Reputation: 2853
For a given pandas dataframe like the following,
h1 h2 h3
mn a 1
mn b 1
rs b 1
pq a 1
we c 1
if I use the filtering with isin()
, say df[df["h2"].isin(["a","b"])]["h1"].unique()
, it would result in the following:
h1
mn
rs
pq
Instead of the behavior that matches with any element of the list, I need to find entries that matches all of the elements in the list, i.e. the desired output should be:
h1
mn
How exactly can this be achieved? The number of elements in the list inside isin()

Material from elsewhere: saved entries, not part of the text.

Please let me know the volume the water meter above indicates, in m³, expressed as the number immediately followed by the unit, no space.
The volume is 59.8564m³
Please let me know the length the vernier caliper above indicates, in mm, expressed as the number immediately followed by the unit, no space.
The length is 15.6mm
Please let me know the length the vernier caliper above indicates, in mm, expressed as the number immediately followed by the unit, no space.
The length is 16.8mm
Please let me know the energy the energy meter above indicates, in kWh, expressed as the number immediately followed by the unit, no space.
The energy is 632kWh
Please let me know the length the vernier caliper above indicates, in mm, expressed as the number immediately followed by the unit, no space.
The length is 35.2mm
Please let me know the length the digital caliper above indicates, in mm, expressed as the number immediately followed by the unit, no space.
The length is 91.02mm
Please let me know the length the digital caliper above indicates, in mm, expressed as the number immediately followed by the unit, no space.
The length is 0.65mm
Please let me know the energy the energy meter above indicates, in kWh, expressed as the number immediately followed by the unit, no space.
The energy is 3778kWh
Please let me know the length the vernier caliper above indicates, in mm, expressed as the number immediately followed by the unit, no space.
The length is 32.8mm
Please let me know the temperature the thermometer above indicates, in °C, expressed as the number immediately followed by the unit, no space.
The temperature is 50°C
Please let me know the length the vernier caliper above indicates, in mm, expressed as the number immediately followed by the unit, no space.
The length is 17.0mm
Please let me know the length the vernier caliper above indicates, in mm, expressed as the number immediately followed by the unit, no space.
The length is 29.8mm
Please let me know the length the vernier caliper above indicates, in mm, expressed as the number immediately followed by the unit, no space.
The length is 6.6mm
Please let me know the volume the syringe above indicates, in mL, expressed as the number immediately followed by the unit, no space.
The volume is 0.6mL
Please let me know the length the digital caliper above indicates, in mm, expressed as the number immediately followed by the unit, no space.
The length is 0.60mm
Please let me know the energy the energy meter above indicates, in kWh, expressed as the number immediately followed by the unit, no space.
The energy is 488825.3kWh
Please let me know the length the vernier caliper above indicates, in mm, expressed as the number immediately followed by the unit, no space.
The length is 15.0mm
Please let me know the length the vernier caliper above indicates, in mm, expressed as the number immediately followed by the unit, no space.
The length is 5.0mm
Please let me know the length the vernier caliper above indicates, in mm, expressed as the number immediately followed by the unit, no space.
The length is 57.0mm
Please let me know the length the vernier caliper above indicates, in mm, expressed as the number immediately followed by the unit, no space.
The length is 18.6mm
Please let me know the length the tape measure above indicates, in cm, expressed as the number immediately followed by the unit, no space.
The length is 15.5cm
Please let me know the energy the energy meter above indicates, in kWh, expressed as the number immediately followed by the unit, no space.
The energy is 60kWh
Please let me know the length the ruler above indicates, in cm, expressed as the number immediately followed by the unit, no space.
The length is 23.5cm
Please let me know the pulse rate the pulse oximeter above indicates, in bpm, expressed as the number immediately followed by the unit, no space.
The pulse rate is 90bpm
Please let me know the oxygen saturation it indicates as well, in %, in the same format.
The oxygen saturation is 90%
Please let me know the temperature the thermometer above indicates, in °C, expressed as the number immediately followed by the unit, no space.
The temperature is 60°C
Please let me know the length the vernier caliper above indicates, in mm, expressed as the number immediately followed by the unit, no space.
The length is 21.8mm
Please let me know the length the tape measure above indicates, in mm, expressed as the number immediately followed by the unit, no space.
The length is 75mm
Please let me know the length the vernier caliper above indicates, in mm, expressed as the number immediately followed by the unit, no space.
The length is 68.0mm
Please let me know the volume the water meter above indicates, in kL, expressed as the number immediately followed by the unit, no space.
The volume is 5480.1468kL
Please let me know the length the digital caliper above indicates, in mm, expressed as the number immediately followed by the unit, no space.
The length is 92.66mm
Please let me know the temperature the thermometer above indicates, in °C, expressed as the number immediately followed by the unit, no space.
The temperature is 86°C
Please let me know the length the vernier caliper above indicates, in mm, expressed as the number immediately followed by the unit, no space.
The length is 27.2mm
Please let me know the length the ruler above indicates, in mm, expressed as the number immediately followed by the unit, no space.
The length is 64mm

is arbitrary, and can be more than 2.
Upvotes: 1
Views: 495
Reputation: 30920
Use groupby.filter
with np.isin
:
new_df = df.groupby('h1').filter(lambda x: np.isin(['a','b'],x['h2']).all())
print(new_df)
h1 h2 h3
0 mn a 1
1 mn b 1
s = df.groupby('h1')['h2'].apply(lambda x: np.isin(['a','b'],x).all())
s.index[s]
#Index(['mn'], dtype='object', name='h1')
Upvotes: 3
Reputation: 862611
You can use issubset
with set
per groups for mask:
s = df.groupby('h1')['h2'].apply(lambda x: set(["a","b"]).issubset(x))
print (s)
h1
mn True
pq False
rs False
we False
Name: h2, dtype: bool
And then filter index values:
vals = s.index[s]
print (vals)
Index(['mn'], dtype='object', name='h1')
Upvotes: 4